(Stored data entries)
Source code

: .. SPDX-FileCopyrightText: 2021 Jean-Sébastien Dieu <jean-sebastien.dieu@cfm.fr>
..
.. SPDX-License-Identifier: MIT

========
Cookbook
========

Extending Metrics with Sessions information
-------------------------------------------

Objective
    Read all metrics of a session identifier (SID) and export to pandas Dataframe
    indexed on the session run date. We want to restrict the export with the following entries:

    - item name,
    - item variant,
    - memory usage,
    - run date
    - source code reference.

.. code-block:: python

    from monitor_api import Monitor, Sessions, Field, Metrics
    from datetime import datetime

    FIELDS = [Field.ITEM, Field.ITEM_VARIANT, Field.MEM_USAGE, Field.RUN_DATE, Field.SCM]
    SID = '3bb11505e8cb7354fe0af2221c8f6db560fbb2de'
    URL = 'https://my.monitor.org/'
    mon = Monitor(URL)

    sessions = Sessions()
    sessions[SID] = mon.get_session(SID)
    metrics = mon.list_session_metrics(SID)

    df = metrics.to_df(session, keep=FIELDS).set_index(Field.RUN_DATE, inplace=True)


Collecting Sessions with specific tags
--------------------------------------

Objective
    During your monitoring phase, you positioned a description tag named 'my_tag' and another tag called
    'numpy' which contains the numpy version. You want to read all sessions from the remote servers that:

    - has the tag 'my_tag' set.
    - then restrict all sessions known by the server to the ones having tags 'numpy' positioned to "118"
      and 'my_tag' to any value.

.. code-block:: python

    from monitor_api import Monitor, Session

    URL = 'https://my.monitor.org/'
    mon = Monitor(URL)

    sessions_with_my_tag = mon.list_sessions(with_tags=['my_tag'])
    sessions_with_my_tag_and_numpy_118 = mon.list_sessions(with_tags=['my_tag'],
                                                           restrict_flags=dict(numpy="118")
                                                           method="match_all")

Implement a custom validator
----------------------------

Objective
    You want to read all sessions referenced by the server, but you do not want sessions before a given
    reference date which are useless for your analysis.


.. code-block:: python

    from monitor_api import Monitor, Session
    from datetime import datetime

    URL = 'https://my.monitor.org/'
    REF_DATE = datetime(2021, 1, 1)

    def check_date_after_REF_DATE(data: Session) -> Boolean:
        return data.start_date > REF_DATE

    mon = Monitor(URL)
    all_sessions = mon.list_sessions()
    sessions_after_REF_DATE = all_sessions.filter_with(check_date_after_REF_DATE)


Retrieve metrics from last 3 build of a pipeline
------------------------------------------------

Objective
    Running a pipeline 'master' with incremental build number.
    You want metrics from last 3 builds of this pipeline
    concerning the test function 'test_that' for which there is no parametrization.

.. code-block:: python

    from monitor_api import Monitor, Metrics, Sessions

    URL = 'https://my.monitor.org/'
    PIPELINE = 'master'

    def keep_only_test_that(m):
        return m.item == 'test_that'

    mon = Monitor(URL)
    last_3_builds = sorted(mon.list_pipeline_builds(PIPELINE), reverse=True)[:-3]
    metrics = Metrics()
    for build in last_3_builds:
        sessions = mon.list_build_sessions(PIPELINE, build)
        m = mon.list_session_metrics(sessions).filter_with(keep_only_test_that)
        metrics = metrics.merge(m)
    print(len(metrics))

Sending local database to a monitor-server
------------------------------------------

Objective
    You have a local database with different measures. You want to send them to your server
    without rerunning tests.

#### Exercise requirements:
Exactly as they appear above, print all the entries.

#### Answer section:
Source code

: .. SPDX-FileCopyrightText: 2021 Jean-Sébastien Dieu <jean-sebastien.dieu@cfm.fr>
..
.. SPDX-License-Identifier: MIT

========
Cookbook
========

Extending Metrics with Sessions information
-------------------------------------------

Objective
    Read all metrics of a session identifier (SID) and export to pandas Dataframe
    indexed on the session run date. We want to restrict the export with the following entries:

    - item name,
    - item variant,
    - memory usage,
    - run date
    - source code reference.

.. code-block:: python

    from monitor_api import Monitor, Sessions, Field, Metrics
    from datetime import datetime

    FIELDS = [Field.ITEM, Field.ITEM_VARIANT, Field.MEM_USAGE, Field.RUN_DATE, Field.SCM]
    SID = '3bb11505e8cb7354fe0af2221c8f6db560fbb2de'
    URL = 'https://my.monitor.org/'
    mon = Monitor(URL)

    sessions = Sessions()
    sessions[SID] = mon.get_session(SID)
    metrics = mon.list_session_metrics(SID)

    df = metrics.to_df(session, keep=FIELDS).set_index(Field.RUN_DATE, inplace=True)


Collecting Sessions with specific tags
--------------------------------------

Objective
    During your monitoring phase, you positioned a description tag named 'my_tag' and another tag called
    'numpy' which contains the numpy version. You want to read all sessions from the remote servers that:

    - has the tag 'my_tag' set.
    - then restrict all sessions known by the server to the ones having tags 'numpy' positioned to "118"
      and 'my_tag' to any value.

.. code-block:: python

    from monitor_api import Monitor, Session

    URL = 'https://my.monitor.org/'
    mon = Monitor(URL)

    sessions_with_my_tag = mon.list_sessions(with_tags=['my_tag'])
    sessions_with_my_tag_and_numpy_118 = mon.list_sessions(with_tags=['my_tag'],
                                                           restrict_flags=dict(numpy="118")
                                                           method="match_all")

Implement a custom validator
----------------------------

Objective
    You want to read all sessions referenced by the server, but you do not want sessions before a given
    reference date which are useless for your analysis.


.. code-block:: python

    from monitor_api import Monitor, Session
    from datetime import datetime

    URL = 'https://my.monitor.org/'
    REF_DATE = datetime(2021, 1, 1)

    def check_date_after_REF_DATE(data: Session) -> Boolean:
        return data.start_date > REF_DATE

    mon = Monitor(URL)
    all_sessions = mon.list_sessions()
    sessions_after_REF_DATE = all_sessions.filter_with(check_date_after_REF_DATE)


Retrieve metrics from last 3 build of a pipeline
------------------------------------------------

Objective
    Running a pipeline 'master' with incremental build number.
    You want metrics from last 3 builds of this pipeline
    concerning the test function 'test_that' for which there is no parametrization.

.. code-block:: python

    from monitor_api import Monitor, Metrics, Sessions

    URL = 'https://my.monitor.org/'
    PIPELINE = 'master'

    def keep_only_test_that(m):
        return m.item == 'test_that'

    mon = Monitor(URL)
    last_3_builds = sorted(mon.list_pipeline_builds(PIPELINE), reverse=True)[:-3]
    metrics = Metrics()
    for build in last_3_builds:
        sessions = mon.list_build_sessions(PIPELINE, build)
        m = mon.list_session_metrics(sessions).filter_with(keep_only_test_that)
        metrics = metrics.merge(m)
    print(len(metrics))

Sending local database to a monitor-server
------------------------------------------

Objective
    You have a local database with different measures. You want to send them to your server
    without rerunning tests.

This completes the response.